• _Task to carry out_
Can you rewrite the rows below as a JSON list of strings, with one string for each line and any blank lines left out?

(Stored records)
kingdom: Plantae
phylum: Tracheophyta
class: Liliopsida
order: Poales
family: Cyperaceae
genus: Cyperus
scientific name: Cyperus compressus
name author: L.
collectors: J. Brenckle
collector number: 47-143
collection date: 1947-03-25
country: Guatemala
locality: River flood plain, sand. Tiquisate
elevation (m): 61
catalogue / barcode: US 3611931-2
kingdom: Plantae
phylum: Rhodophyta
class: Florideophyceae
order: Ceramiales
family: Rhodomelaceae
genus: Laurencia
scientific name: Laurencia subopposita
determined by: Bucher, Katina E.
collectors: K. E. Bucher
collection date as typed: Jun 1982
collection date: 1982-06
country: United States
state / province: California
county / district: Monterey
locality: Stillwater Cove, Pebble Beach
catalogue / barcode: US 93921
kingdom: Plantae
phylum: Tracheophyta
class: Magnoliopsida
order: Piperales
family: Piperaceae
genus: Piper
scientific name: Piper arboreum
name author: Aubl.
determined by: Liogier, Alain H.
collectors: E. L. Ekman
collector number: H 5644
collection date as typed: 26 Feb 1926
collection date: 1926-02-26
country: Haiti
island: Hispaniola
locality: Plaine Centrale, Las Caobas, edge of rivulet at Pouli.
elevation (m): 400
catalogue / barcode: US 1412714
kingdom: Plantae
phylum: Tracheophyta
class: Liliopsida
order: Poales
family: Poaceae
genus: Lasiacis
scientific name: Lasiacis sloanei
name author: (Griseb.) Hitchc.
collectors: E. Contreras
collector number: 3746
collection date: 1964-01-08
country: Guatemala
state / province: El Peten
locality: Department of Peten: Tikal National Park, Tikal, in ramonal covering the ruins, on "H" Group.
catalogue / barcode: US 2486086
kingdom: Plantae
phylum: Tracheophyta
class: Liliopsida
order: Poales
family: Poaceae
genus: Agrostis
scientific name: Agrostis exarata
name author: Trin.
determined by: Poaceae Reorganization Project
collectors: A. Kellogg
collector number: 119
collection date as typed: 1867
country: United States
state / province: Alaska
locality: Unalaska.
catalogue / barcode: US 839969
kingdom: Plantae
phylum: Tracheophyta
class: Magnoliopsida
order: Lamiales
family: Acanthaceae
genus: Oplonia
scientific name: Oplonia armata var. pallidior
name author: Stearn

• _Answer to this exercise_
[
  "kingdom: Plantae",
  "phylum: Tracheophyta",
  "class: Liliopsida",
  "order: Poales",
  "family: Cyperaceae",
  "genus: Cyperus",
  "scientific name: Cyperus compressus",
  "name author: L.",
  "collectors: J. Brenckle",
  "collector number: 47-143",
  "collection date: 1947-03-25",
  "country: Guatemala",
  "locality: River flood plain, sand. Tiquisate",
  "elevation (m): 61",
  "catalogue / barcode: US 3611931-2",
  "kingdom: Plantae",
  "phylum: Rhodophyta",
  "class: Florideophyceae",
  "order: Ceramiales",
  "family: Rhodomelaceae",
  "genus: Laurencia",
  "scientific name: Laurencia subopposita",
  "determined by: Bucher, Katina E.",
  "collectors: K. E. Bucher",
  "collection date as typed: Jun 1982",
  "collection date: 1982-06",
  "country: United States",
  "state / province: California",
  "county / district: Monterey",
  "locality: Stillwater Cove, Pebble Beach",
  "catalogue / barcode: US 93921",
  "kingdom: Plantae",
  "phylum: Tracheophyta",
  "class: Magnoliopsida",
  "order: Piperales",
  "family: Piperaceae",
  "genus: Piper",
  "scientific name: Piper arboreum",
  "name author: Aubl.",
  "determined by: Liogier, Alain H.",
  "collectors: E. L. Ekman",
  "collector number: H 5644",
  "collection date as typed: 26 Feb 1926",
  "collection date: 1926-02-26",
  "country: Haiti",
  "island: Hispaniola",
  "locality: Plaine Centrale, Las Caobas, edge of rivulet at Pouli.",
  "elevation (m): 400",
  "catalogue / barcode: US 1412714",
  "kingdom: Plantae",
  "phylum: Tracheophyta",
  "class: Liliopsida",
  "order: Poales",
  "family: Poaceae",
  "genus: Lasiacis",
  "scientific name: Lasiacis sloanei",
  "name author: (Griseb.) Hitchc.",
  "collectors: E. Contreras",
  "collector number: 3746",
  "collection date: 1964-01-08",
  "country: Guatemala",
  "state / province: El Peten",
  "locality: Department of Peten: Tikal National Park, Tikal, in ramonal covering the ruins, on \"H\" Group.",
  "catalogue / barcode: US 2486086",
  "kingdom: Plantae",
  "phylum: Tracheophyta",
  "class: Liliopsida",
  "order: Poales",
  "family: Poaceae",
  "genus: Agrostis",
  "scientific name: Agrostis exarata",
  "name author: Trin.",
  "determined by: Poaceae Reorganization Project",
  "collectors: A. Kellogg",
  "collector number: 119",
  "collection date as typed: 1867",
  "country: United States",
  "state / province: Alaska",
  "locality: Unalaska.",
  "catalogue / barcode: US 839969",
  "kingdom: Plantae",
  "phylum: Tracheophyta",
  "class: Magnoliopsida",
  "order: Lamiales",
  "family: Acanthaceae",
  "genus: Oplonia",
  "scientific name: Oplonia armata var. pallidior",
  "name author: Stearn"
]